После заседания (оно происходило на Бассейной в «Доме Литераторов») мы с Гумилевым вышли вместе: я направился к Горькому на Кронверкский, Гумилев — куда-то на Васильезский Остров. Чтобы сократить путь, мы пошли на перерез по льду Невы. На улицах и на Неве была уже зловещая пустота. Таяло, снег был липкий, на льду кое-где появились лужи. Солнце садилось влево от нас, и оттуда же, из дымно-красного тумана, уже доносились первые пушечные выстрелы. Прощаясь, Гумилев мне сказал, что если задержится на Васильевском до темноты, то останется там ночевать — и чтобы мы заседали без него.

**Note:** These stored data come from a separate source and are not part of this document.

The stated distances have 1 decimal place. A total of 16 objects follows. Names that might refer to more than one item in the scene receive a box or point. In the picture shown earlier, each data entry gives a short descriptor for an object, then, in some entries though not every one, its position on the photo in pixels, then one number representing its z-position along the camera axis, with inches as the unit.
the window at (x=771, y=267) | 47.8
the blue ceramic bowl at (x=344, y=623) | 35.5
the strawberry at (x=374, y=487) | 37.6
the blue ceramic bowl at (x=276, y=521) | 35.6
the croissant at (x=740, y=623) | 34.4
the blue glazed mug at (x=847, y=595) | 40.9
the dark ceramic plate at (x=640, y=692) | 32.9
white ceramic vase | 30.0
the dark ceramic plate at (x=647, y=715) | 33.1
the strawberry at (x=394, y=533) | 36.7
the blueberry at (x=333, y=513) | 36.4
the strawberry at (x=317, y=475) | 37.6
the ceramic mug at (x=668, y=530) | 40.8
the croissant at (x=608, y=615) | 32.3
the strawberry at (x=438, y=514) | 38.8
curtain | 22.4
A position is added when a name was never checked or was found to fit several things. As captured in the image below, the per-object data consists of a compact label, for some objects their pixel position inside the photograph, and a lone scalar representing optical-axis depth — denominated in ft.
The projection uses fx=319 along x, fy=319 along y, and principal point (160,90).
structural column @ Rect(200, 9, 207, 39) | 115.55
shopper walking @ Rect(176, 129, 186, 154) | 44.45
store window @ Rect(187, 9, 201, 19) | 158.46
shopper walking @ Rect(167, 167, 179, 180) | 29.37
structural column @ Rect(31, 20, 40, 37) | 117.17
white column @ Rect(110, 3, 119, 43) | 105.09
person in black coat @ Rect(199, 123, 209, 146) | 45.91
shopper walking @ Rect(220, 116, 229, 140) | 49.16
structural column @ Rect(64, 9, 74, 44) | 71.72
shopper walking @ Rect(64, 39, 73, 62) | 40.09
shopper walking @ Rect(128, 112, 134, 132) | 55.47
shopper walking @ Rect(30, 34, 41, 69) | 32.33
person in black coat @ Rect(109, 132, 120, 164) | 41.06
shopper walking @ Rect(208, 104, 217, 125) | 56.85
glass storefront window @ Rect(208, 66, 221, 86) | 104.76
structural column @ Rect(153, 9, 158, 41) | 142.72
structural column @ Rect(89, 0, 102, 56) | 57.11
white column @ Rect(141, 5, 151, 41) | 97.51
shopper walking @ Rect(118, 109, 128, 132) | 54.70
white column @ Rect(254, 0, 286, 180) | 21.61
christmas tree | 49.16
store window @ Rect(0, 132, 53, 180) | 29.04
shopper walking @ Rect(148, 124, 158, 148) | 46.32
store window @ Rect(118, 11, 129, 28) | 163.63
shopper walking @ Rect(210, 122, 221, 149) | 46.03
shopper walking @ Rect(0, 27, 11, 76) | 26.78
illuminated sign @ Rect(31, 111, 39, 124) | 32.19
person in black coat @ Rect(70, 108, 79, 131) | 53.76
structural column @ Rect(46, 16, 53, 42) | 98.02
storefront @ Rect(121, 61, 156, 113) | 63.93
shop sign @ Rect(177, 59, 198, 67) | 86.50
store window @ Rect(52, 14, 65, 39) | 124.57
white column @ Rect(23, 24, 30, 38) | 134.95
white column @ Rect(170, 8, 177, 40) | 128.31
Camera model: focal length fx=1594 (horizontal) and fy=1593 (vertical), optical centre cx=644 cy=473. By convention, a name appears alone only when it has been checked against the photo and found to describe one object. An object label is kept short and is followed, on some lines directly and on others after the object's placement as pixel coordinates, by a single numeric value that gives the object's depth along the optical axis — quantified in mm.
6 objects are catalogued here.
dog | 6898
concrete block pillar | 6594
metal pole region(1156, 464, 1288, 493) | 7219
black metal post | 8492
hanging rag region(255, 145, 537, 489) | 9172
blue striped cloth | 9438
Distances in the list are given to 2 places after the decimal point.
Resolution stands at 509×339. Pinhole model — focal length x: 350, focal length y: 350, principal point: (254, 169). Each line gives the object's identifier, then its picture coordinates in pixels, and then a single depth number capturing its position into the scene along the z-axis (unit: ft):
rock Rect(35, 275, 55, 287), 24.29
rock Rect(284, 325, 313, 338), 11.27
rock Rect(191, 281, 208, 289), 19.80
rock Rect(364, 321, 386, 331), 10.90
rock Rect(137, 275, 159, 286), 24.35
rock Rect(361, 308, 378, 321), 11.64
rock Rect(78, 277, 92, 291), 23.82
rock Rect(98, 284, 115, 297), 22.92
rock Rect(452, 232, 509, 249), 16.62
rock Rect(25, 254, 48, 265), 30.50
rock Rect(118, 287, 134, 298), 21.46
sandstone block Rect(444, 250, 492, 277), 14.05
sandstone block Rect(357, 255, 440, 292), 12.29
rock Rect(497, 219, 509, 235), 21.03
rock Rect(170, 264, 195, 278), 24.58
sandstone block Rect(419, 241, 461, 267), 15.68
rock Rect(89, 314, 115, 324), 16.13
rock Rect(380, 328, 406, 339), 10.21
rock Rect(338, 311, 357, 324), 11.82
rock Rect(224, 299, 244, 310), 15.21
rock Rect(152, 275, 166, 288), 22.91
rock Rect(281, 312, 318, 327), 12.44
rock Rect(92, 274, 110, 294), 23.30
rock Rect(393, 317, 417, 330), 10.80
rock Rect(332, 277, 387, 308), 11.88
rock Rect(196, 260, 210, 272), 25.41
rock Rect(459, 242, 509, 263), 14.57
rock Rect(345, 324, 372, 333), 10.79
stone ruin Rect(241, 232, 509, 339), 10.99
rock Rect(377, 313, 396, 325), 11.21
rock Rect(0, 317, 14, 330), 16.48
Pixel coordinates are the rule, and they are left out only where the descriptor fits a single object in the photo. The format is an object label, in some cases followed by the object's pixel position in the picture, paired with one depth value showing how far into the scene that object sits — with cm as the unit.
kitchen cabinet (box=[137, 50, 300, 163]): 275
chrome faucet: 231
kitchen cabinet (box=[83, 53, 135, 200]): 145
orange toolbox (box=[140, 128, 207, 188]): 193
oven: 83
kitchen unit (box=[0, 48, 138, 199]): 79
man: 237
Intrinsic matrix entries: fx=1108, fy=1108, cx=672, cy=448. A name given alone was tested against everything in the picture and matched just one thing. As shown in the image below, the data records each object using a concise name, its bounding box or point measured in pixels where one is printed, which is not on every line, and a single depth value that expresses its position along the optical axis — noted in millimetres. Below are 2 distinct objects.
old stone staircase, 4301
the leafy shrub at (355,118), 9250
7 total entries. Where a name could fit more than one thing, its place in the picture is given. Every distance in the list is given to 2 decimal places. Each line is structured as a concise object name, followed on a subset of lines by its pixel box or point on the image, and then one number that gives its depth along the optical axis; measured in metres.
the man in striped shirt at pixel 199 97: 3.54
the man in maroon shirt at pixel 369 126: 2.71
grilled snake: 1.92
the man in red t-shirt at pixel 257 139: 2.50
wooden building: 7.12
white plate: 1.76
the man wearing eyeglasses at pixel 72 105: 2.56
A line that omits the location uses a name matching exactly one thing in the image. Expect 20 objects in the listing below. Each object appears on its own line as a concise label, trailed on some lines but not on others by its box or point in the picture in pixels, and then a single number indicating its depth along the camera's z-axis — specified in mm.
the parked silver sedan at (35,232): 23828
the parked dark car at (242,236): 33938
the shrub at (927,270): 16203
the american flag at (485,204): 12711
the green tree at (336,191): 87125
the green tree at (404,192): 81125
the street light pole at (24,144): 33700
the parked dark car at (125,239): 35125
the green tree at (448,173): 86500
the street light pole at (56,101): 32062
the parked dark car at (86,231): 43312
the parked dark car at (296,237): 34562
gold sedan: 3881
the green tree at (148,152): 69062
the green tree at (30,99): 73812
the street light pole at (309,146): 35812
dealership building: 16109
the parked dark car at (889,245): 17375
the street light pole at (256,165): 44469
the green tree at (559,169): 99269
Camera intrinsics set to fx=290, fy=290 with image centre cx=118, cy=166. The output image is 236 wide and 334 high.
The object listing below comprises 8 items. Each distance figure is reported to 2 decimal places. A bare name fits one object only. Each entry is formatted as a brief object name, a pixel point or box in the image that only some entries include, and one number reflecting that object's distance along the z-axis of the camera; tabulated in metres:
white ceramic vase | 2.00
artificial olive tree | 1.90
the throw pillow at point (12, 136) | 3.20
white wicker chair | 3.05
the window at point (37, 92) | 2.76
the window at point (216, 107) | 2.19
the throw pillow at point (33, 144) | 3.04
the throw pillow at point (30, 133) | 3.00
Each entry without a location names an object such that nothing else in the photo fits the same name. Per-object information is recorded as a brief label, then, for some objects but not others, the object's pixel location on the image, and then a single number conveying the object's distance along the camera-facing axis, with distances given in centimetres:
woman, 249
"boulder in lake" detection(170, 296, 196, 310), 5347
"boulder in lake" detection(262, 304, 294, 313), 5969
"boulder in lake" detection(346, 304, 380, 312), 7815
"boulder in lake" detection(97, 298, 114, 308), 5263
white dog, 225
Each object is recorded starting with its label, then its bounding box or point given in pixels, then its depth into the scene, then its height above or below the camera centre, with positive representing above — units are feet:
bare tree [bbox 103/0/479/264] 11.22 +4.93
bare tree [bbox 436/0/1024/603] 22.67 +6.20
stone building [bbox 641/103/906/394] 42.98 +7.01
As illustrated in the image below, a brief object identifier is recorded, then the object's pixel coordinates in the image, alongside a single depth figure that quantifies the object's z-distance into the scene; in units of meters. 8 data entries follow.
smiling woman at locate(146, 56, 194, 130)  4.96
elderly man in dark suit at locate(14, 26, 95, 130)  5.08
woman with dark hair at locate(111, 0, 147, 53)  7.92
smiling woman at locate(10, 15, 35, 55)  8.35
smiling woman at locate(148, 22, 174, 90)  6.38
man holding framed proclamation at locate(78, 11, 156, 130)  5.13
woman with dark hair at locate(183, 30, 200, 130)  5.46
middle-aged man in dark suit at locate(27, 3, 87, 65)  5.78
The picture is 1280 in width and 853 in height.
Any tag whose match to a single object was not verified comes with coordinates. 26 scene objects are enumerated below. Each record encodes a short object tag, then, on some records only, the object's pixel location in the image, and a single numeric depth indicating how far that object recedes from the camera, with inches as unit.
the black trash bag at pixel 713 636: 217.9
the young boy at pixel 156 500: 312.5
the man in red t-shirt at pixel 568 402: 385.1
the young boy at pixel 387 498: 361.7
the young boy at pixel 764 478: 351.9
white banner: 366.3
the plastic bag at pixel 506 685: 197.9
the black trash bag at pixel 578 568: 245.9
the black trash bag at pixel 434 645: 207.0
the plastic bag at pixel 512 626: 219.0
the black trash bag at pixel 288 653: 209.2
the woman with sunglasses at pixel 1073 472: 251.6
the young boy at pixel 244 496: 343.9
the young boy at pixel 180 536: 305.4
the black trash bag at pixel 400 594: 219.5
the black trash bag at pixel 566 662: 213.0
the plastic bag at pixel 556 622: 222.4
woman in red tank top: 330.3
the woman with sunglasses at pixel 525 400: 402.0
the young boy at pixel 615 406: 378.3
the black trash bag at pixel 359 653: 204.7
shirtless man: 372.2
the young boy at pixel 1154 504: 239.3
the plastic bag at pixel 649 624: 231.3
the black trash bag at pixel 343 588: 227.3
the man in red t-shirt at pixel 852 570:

К десяти часам вечера, как было условлено, мы с Волынским пришли в комнату Султановой. Гумилева не было. Мы принялись за трудное и щекотливое дело — расставлять писателей, так сказать, по росту. Однако особенных разногласий не было. Работа шла быстро. Наконец, дошла очередь до Сологуба, который перед тем пайка не имел, ибо, как выше сказано, только что возвратился в Петербург. Волынский внезапно пришел в совершенную ярость. Вытаращив глаза, втягивая щеки, и без того впалые, стуча сухим кулачком по столу, он стал требовать, чтобы Сологуба поместили в самый конец списка, потому что это «ничтожество, жалкий кретин, сифилитический талант». Одному Богу ведомо, что должно было значить это последнее определение, но Волынский его выкрикивал без устали. Видимо, оно ему нравилось. Наконец, после долгих споров (немножко совестно вспомнить, что они происходили под равномерный гул кронштадтской пальбы), мы с Султановой отстояли Сологуба, закончили список и разошлись.